Goals & general architecture

Posted by Simon Metson on 13 Aug 2020

When building Auditree we wanted to shift compliance problems into engineering problems. We have more people with knowledge and expertise around engineering, DevOps and automation than we do around compliance, so scaling the compliance skills we do have is essential. At the same time; tools & approaches that are familiar to our engineers is going to mean better engagement from them in addressing & supporting compliance activities.

Clipboard to automation

When designing Auditree, we deliberately constrained the architecture to only use tools that were already in our stack, and had a goal of not requiring any additional infrastructure be added or managed by the team. This makes sense not just from a familiarity & velocity point of view, but also from a repudiation point of view; if we’re using systems managed as a service by other teams we have less access & ability to tamper with them.

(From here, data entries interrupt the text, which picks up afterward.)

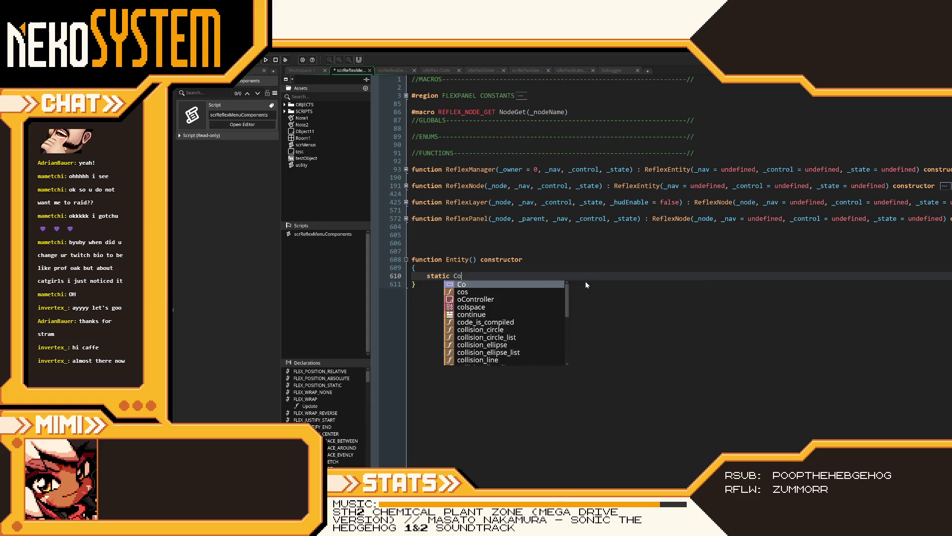
type("mponentAdd(_")
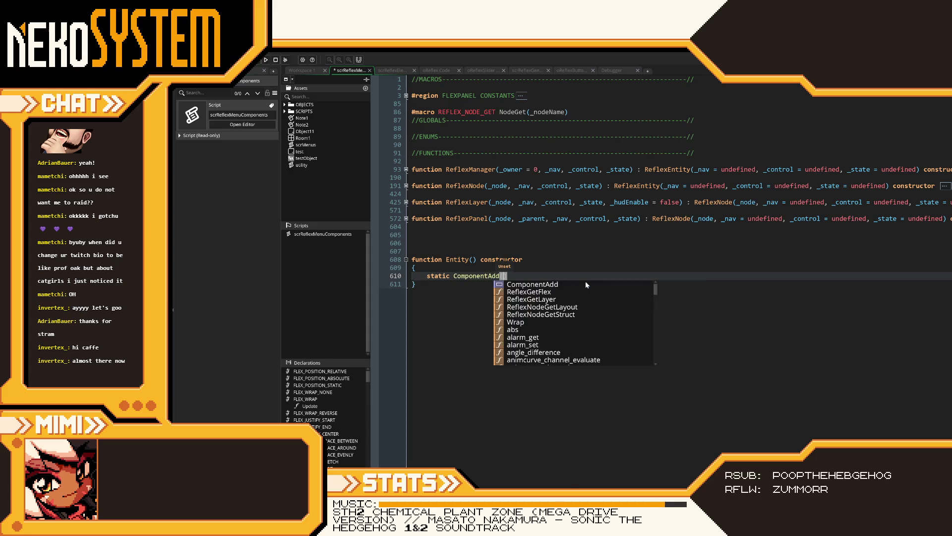
type("componentName, ")
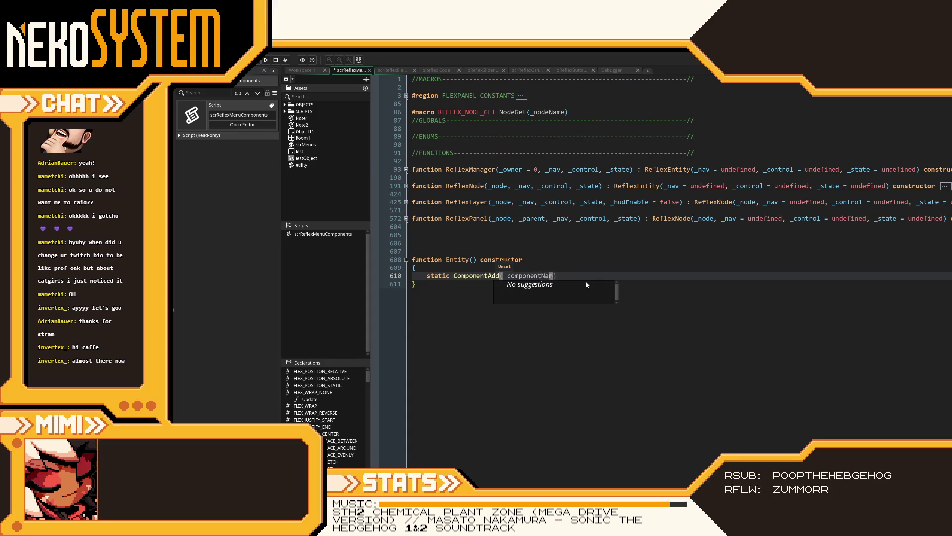
type("_component")
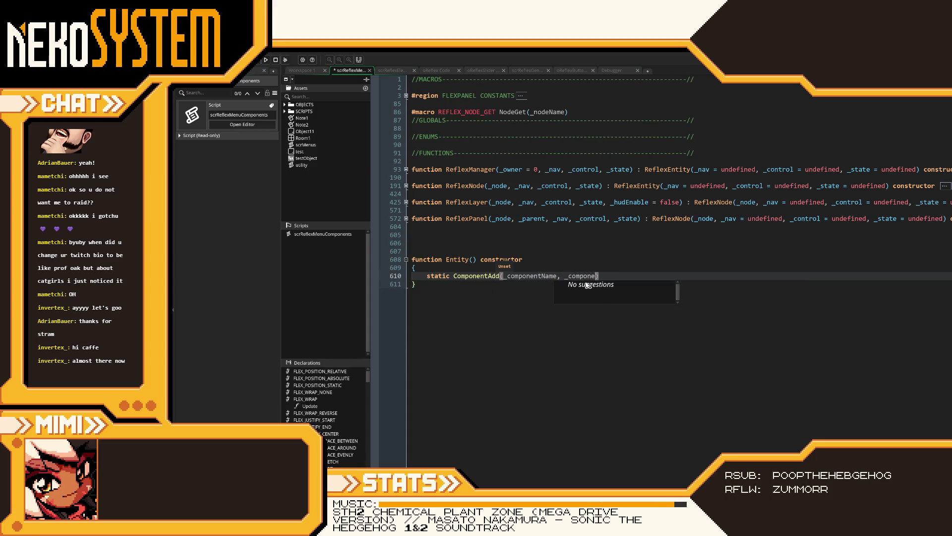
left_click(664, 274)
key("Return")
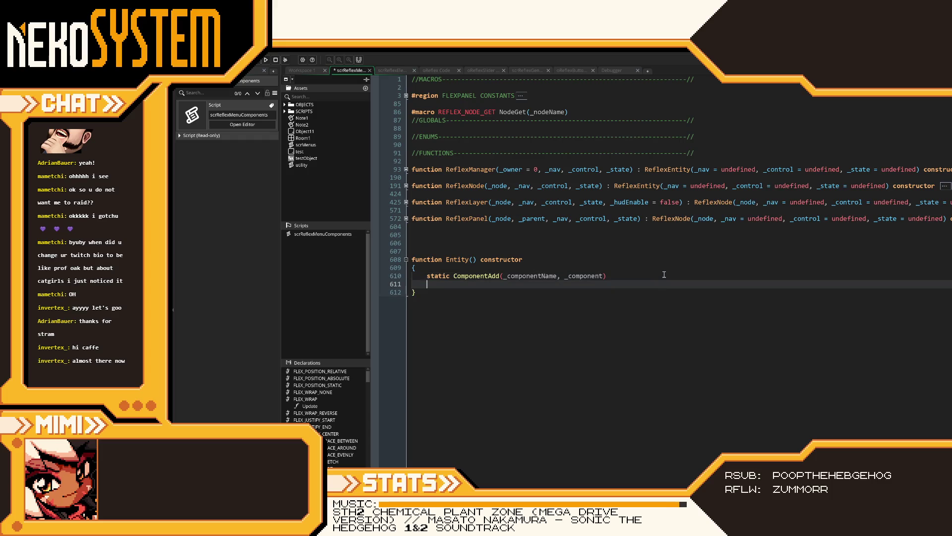
type("{")
key("Return")
key("ctrl+s")
key("Tab")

Framework is smart so fetchers & checks don’t need to be

The reason for building Auditree is to improve the scaling of our compliance efforts. We wanted engineers to be able to dip in, write a unittest based check & go back to their normal activities. To enable this, we built the framework, with the aim of it holding the “smarts” and the fetchers/checks only containing the logic and sufficient intelligence required to collect & evaluate evidence.

We’ve exposed this functionality as decorators and context managers that can be used to write and read evidence, as well as Fetcher and Check classes. Using these mean that people can write their code and not worry about evidence TTL (time to live), where files reside in the Locker or managing pushing data remotely as the framework takes care of these functions for you.

The Locker

Auditree focuses on evidence. We wanted to use a long term store which:

  • Met familiarity goals of the project as a whole
  • Maintained record integrity & provided evidence of tampering
  • Could deliver a change history via a defined API
  • Had suitable access & permission controls
  • Was able to support a range of data formats (text based or binary)
  • Was able to meet the retention requirements associated with the durations of audits

While we run a database-as-a-service we quickly realised another tool was actually a better fit: Git. Git meets all our requirements; its used daily by our team, we’re well versed in managing access & integrity, it has a well documented interface (with a decent python library) and it’s pretty permissive with regards to data it holds.

What we didn’t want was being tied to a single hosting platform (GitHub, GitLab…). This means the Locker is implemented as “pure git”, and does not use proprietary vendor APIs. We do have notifiers and fetchers that talk to vendor APIs but the core framework does not.

Runner agnostic

Initially we ran Auditree on Travis; we have a private instance which required some configuration but no new infrastructure had to be deployed. The environment & install is simple & portable between different runners, and we’ve ensured the framework is agnostic of its running environment - we’ve run it in Jenkins, from cron, in Tekton as well as in Travis. All that’s required is the ability to verify that the runner has not been tampered with.

One thing we baked in early on is that each run is a new install. This means we can rectify issues in fetcher/check code or configuration and have the next run pick up the fix, without intervention. It also means that the only state shared between invocations is managed via the locker, preventing any “ghosts in the machine” from changing evidence.